▸ **Work required**
Pull out every line below that contains the word "Rendered".

▸ **Stored data entries**
....................
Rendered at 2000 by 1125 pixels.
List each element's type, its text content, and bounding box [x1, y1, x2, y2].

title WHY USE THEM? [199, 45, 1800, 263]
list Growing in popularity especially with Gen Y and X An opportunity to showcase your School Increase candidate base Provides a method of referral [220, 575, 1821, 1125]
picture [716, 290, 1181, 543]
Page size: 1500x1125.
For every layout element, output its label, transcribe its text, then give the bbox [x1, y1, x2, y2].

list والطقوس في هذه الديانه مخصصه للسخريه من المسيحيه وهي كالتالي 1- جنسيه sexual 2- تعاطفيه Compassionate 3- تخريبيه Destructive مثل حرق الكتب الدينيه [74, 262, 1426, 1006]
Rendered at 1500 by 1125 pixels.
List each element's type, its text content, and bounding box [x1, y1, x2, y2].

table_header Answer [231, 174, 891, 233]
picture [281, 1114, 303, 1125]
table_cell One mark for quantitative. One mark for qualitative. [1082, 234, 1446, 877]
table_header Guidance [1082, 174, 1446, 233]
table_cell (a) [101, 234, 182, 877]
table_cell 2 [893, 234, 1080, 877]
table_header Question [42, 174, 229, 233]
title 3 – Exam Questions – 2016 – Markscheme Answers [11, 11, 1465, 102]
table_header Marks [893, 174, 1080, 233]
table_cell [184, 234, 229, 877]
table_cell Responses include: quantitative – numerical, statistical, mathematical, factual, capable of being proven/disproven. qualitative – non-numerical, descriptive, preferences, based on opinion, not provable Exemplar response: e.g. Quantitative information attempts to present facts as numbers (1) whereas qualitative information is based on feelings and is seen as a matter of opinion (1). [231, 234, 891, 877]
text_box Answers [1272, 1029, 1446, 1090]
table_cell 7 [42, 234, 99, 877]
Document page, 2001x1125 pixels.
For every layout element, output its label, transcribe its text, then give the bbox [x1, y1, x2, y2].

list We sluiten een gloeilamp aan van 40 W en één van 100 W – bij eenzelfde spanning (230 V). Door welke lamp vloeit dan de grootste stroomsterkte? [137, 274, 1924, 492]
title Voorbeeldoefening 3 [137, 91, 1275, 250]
....................
▸ **Result**
Rendered at 2000 by 1125 pixels.
Rendered at 1500 by 1125 pixels.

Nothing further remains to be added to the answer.